Por primera vez en su historia, Noruega logró avanzar en una ronda de eliminación directa en la Copa del Mundo, un hito que se inscribió en la memoria colectiva del fútbol el 30 de junio de 2026. En Norteamérica, este equipo nórdico se enfrentó a Costa de Marfil en los dieciseisavos de final y se llevó una emocionante victoria por 2-1.

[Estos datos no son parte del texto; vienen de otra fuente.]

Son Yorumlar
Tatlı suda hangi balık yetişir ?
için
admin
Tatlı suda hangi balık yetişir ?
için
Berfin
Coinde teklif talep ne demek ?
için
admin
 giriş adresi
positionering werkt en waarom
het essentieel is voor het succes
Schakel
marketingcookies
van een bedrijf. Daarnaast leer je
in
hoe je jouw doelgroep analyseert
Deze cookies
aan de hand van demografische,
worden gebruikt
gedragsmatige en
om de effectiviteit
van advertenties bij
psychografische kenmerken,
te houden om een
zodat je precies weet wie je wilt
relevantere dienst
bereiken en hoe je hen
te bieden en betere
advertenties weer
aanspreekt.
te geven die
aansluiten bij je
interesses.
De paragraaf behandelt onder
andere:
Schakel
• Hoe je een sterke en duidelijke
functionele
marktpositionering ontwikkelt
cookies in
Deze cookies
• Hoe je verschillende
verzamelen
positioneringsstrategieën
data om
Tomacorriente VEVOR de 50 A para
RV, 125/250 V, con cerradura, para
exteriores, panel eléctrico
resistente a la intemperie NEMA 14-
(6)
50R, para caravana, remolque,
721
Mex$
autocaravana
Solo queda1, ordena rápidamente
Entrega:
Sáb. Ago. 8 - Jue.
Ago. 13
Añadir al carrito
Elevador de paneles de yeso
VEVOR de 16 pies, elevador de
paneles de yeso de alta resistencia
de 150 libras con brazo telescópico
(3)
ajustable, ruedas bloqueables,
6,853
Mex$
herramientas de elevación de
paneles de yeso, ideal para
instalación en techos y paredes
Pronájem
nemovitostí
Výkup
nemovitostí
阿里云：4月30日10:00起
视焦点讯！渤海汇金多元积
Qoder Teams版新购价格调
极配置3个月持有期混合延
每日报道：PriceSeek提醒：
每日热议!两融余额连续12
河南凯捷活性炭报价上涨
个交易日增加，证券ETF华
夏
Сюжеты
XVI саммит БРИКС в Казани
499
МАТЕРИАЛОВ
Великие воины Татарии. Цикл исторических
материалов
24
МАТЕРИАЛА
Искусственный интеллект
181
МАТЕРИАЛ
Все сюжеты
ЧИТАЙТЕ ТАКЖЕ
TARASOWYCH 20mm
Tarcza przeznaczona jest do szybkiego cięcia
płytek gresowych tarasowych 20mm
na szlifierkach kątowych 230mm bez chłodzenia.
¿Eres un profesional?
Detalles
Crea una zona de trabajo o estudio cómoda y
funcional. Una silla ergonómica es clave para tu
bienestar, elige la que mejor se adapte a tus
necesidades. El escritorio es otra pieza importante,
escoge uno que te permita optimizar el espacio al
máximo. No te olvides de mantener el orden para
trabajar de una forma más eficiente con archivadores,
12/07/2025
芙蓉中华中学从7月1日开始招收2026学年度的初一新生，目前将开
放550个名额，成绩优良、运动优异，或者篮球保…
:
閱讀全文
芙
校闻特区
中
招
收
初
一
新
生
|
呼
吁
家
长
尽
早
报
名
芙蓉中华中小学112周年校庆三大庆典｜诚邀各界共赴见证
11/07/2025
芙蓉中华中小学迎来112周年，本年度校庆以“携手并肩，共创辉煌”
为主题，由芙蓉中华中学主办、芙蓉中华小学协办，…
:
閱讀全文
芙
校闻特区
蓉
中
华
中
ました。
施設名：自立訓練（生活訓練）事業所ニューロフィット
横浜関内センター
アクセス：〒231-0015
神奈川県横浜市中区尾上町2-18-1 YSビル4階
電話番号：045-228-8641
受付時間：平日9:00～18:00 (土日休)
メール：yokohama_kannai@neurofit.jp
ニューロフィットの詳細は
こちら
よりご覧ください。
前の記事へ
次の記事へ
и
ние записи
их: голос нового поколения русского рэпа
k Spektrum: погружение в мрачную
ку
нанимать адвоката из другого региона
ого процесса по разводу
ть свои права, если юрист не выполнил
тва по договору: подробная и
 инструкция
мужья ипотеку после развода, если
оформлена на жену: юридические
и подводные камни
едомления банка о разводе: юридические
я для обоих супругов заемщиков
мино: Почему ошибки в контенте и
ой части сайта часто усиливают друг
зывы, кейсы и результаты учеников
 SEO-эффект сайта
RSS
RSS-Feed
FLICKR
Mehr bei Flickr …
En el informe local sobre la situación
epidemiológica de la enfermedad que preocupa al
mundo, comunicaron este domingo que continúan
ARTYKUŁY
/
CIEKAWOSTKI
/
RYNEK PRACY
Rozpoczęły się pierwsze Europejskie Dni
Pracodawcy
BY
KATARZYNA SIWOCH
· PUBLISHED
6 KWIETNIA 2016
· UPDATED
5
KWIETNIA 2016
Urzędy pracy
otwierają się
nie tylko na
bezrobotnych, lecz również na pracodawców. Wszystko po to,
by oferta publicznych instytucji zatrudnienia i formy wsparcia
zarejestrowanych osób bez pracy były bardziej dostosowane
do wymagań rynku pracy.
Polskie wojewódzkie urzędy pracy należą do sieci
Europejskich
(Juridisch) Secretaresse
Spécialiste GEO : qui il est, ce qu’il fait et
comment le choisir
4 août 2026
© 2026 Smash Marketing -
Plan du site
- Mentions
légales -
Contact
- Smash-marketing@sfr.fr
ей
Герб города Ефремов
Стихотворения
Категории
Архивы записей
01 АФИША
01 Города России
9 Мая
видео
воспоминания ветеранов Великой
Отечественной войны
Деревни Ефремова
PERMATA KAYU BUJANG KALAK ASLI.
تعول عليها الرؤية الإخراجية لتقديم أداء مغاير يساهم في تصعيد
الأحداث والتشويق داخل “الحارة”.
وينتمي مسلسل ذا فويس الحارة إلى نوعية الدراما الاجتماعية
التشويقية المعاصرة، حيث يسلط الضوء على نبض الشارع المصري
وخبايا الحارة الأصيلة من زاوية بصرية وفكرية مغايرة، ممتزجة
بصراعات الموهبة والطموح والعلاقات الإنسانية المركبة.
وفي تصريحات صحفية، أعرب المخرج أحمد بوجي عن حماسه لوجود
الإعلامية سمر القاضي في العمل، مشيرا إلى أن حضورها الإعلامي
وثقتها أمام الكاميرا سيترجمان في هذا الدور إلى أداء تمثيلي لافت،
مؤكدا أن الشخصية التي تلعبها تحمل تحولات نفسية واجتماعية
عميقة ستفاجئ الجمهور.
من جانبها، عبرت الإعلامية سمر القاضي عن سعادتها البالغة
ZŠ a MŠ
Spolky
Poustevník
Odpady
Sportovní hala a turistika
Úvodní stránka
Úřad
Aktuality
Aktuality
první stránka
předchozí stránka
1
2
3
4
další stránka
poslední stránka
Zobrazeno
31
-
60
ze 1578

El escenario fue el Estadio Dallas, donde se congregaron 69,665 espectadores para presenciar un encuentro que, aunque dominado en su mayor parte por los africanos, tuvo un giro inesperado en el resultado. Antonio Nusa abrió el marcador para Noruega al minuto 39, utilizando un disparo cruzado que dejó sin opciones al portero Yahia Fofana. A pesar del dominio técnico de Costa de Marfil, el equipo noruego se fue al descanso con la ventaja.
El segundo tiempo trajo consigo una reacción africana. Al minuto 74, Amad Diallo, atacante del Manchester United, igualó el juego con una jugada individual impresionante en la que superó a cuatro defensores antes de convertir. Sin embargo, la verdadera historia estaba aún por escribirse.
Erling Haaland, reconocido como el máximo goleador y figura clave del equipo, que hasta ese momento había estado relativamente inactivo en el partido, resurgió en el momento más crucial. Al minuto 86, Martin Odegaard, tras una triangulación con Patrick Berg, le envió un centro perfecto que Haaland solo tuvo que tocar con la parte interna del pie. La celebración fue instantánea: el balón se alojó en la portería y desató la euforia entre los jugadores y el público. Este gol significó la anotación número 60 de Haaland en tan solo 53 partidos con la selección mayor, un promedio impresionante de 1.13 goles por encuentro.
Este triunfo marcó un antes y un después para Noruega, un país que había estado atrapado en una sequía de victorias en rondas de eliminación directa desde su debut en Copas del Mundo en 1938. En aquella ocasión, la selección había caído ante Italia. Después de 60 años, en 1998, la historia volvió a repetirse cuando Noruega fue eliminada nuevamente por los italianos en octavos de final.
Esta victoria revitaliza las esperanzas del equipo nórdico, que ahora se prepara para enfrentar a Brasil en octavos de final el 5 de julio en el Estadio Nueva York-Nueva Jersey. Una buena reminiscencia para Noruega, ya que la última vez que ambos equipos se vieron las caras en un Mundial, en 1998, fue en fase de grupos, con un triunfo noruego por 2-1, a pesar de que Brasil contaba con estrellas como Ronaldo y Rivaldo.
Pronto, con Erling Haaland a la cabeza, Noruega busca seguir escribiendo su historia en el mayor escenario del fútbol mundial, desafiando las expectativas y mostrando que su tiempo ha llegado.